Instructions to follow
Using the records below, copy out exactly the line that contains "## Übersicht über das Labor" and every line that follows it, up to and including the last, and no others.

Data
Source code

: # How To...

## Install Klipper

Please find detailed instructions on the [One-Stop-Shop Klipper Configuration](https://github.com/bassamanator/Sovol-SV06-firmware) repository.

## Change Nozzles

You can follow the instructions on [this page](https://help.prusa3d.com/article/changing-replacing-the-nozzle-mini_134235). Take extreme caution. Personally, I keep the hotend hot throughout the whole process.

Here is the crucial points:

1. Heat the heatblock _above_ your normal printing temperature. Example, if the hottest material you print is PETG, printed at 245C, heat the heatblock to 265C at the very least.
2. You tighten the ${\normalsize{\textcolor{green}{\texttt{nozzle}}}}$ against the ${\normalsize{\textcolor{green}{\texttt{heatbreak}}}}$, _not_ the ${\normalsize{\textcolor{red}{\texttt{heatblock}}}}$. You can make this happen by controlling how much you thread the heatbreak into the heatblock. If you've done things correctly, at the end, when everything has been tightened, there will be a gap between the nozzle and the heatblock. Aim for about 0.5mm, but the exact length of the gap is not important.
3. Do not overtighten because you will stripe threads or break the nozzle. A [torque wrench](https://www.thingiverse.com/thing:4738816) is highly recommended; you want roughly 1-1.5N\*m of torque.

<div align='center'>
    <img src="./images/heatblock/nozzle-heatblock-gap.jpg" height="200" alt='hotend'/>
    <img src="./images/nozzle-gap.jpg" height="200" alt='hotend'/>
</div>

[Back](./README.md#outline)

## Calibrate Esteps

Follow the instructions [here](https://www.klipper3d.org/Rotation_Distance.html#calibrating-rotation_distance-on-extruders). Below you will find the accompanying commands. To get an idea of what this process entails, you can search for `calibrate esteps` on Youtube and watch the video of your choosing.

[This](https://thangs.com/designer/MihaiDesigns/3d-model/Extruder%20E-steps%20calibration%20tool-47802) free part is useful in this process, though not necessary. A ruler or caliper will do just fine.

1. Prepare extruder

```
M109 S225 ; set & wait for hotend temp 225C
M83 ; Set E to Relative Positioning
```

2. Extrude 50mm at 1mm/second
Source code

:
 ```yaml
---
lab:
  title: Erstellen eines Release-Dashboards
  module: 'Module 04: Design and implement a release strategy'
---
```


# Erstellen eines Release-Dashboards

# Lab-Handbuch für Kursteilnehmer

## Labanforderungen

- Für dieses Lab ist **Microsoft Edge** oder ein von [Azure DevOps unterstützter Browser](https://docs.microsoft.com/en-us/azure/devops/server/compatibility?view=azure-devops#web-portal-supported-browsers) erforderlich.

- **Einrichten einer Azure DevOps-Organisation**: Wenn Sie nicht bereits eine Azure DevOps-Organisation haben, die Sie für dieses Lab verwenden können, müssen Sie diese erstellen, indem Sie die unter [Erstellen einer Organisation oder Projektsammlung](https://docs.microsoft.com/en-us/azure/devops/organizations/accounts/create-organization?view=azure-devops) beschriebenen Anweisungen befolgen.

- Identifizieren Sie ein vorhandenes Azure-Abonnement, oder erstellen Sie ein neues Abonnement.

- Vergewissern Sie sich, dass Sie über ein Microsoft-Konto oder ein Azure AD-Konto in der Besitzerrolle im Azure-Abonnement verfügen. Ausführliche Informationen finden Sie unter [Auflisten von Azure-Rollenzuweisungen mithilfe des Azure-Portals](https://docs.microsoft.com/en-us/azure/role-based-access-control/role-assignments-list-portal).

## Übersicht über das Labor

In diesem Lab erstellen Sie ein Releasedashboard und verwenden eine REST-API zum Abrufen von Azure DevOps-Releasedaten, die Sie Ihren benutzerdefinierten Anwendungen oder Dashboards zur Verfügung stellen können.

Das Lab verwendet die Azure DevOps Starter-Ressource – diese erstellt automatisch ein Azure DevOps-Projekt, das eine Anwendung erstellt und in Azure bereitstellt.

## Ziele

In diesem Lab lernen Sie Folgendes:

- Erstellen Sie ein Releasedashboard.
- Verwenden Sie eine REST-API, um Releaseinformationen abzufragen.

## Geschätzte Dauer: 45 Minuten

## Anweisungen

Answer
## Übersicht über das Labor

In diesem Lab erstellen Sie ein Releasedashboard und verwenden eine REST-API zum Abrufen von Azure DevOps-Releasedaten, die Sie Ihren benutzerdefinierten Anwendungen oder Dashboards zur Verfügung stellen können.

Das Lab verwendet die Azure DevOps Starter-Ressource – diese erstellt automatisch ein Azure DevOps-Projekt, das eine Anwendung erstellt und in Azure bereitstellt.

## Ziele

In diesem Lab lernen Sie Folgendes:

- Erstellen Sie ein Releasedashboard.
- Verwenden Sie eine REST-API, um Releaseinformationen abzufragen.

## Geschätzte Dauer: 45 Minuten

## Anweisungen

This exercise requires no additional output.